Extracted information =
————————

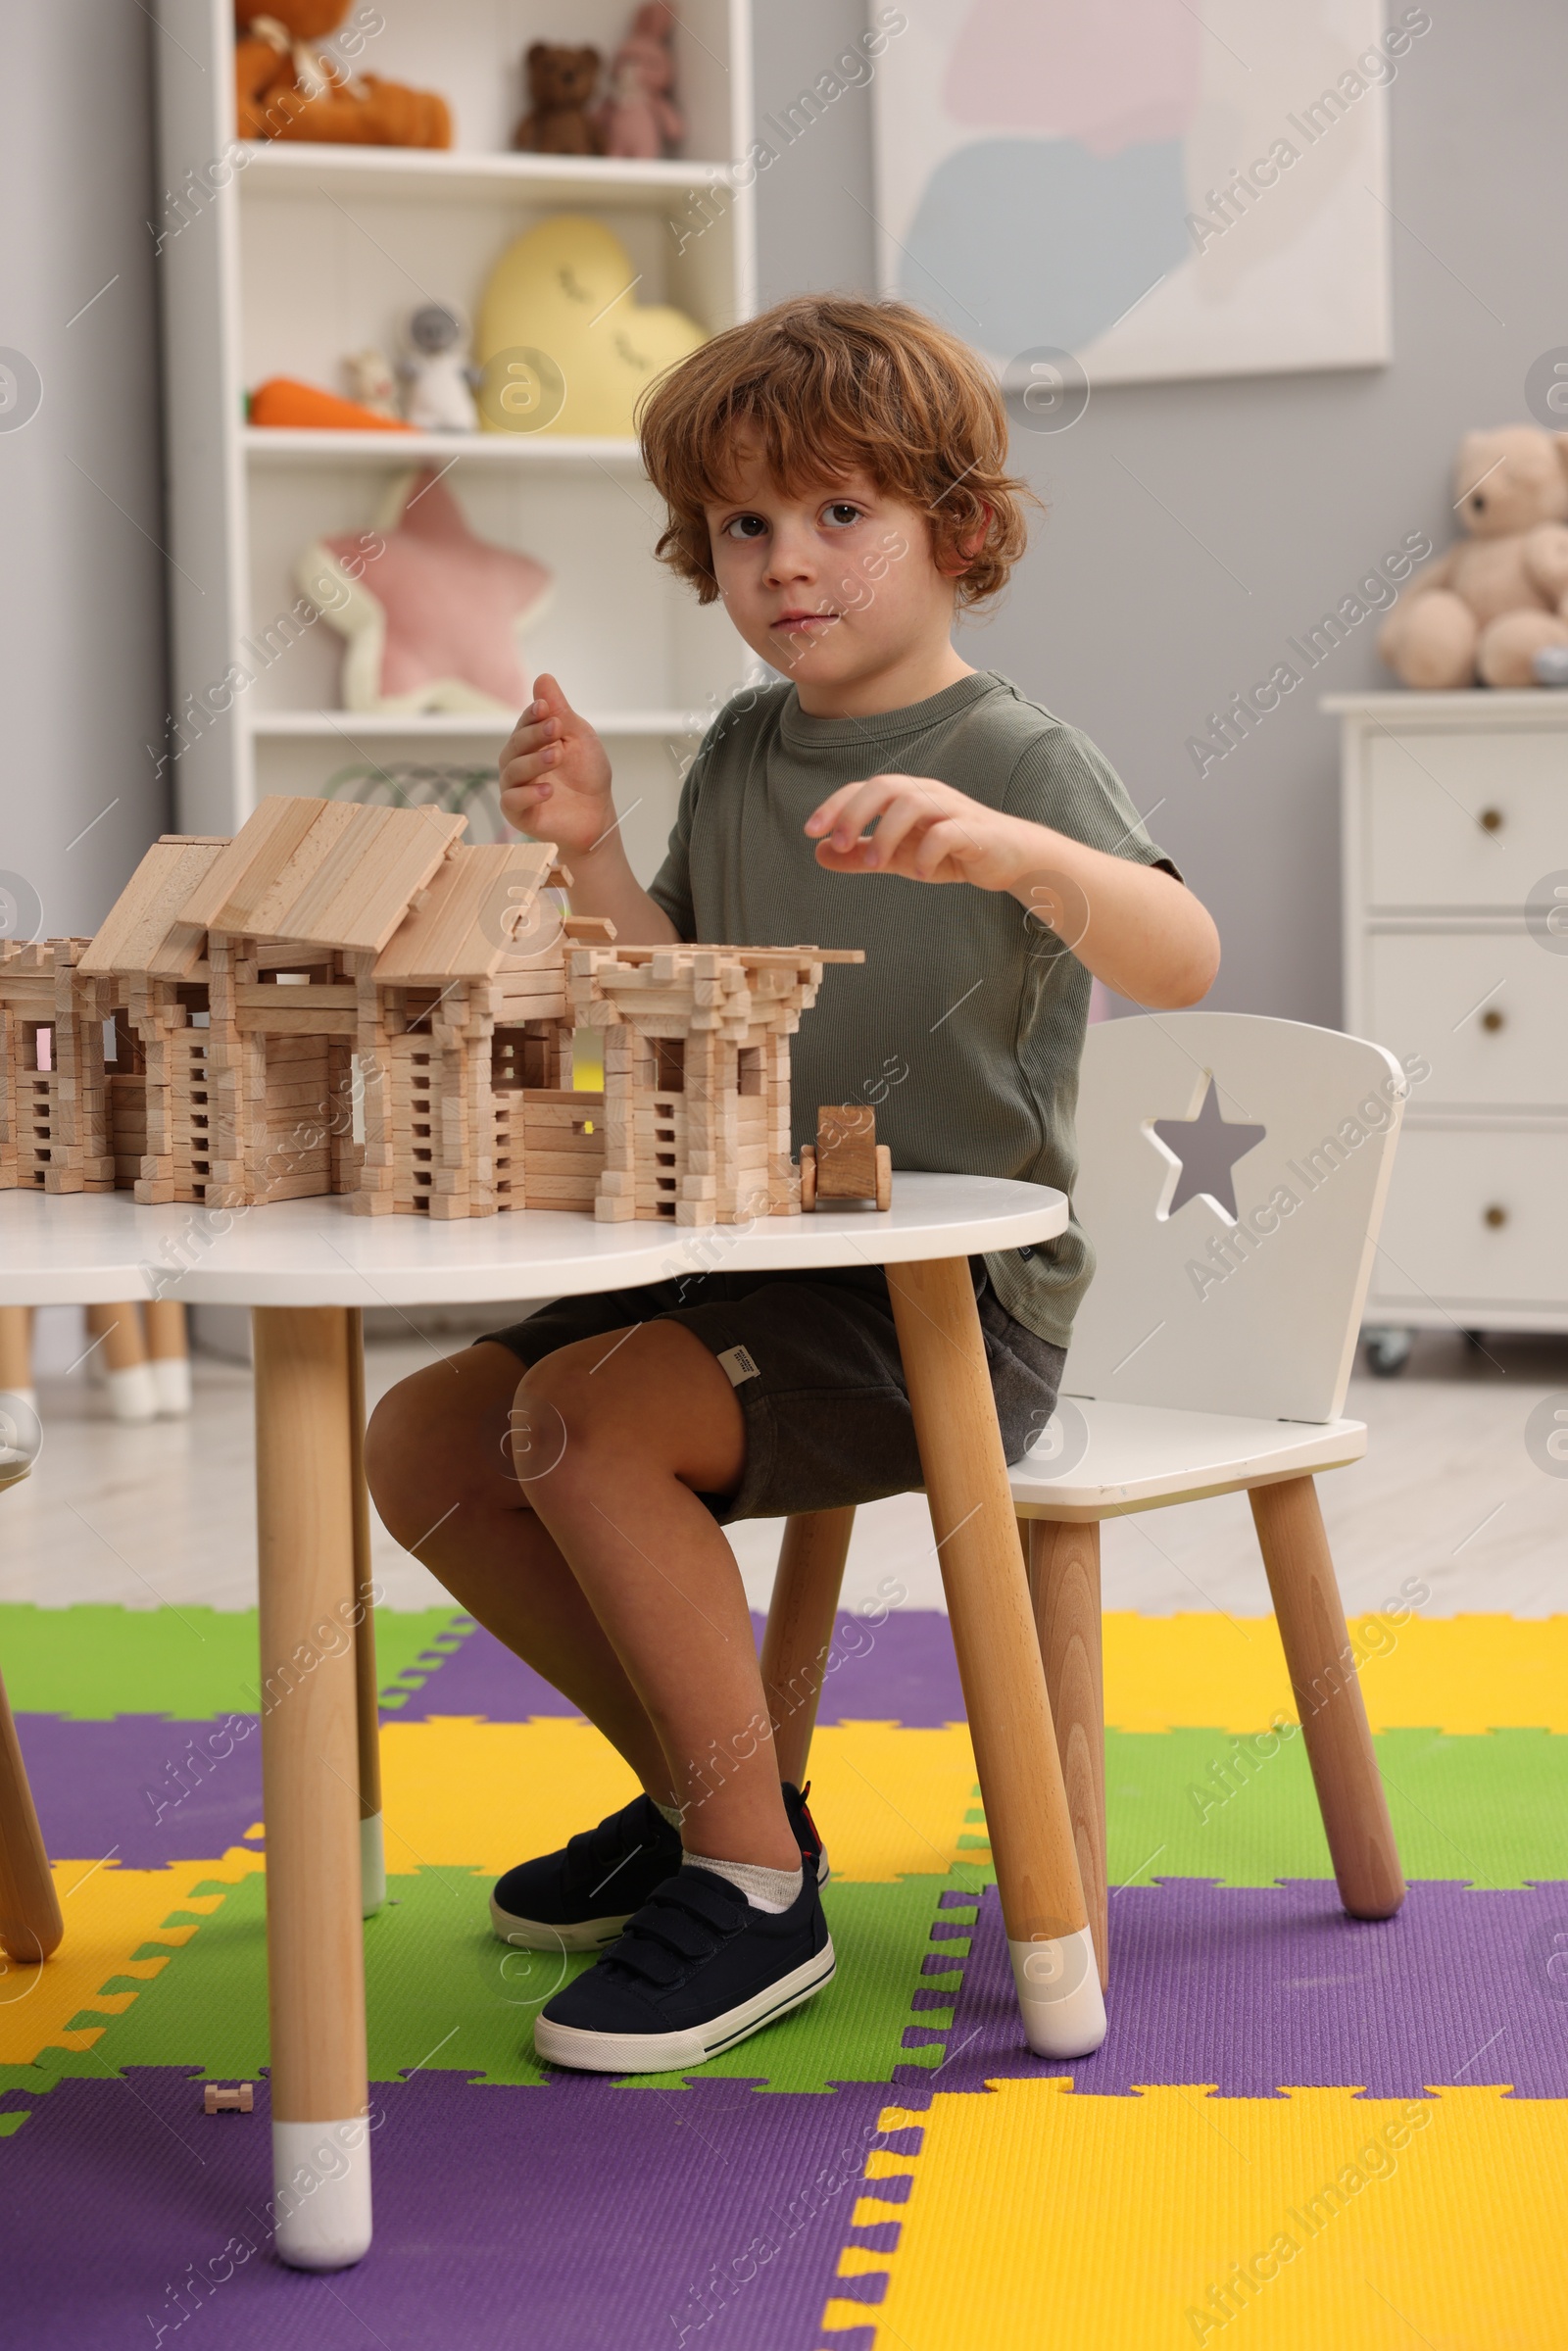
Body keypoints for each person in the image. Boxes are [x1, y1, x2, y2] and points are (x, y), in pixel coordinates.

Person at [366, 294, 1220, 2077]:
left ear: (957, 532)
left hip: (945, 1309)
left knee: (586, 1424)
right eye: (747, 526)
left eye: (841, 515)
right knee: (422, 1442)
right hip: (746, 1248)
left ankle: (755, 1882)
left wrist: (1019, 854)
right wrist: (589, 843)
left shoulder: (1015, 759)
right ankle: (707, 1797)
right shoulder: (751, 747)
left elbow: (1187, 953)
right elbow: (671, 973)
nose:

————————

What is expected =
Scan the listing and report each line where the word "left" shows up.

Answer area =
left ear: (957, 532)
left hip: (945, 1309)
left knee: (586, 1424)
left eye: (841, 515)
left ankle: (755, 1882)
left wrist: (1019, 854)
left shoulder: (1015, 759)
left elbow: (1187, 953)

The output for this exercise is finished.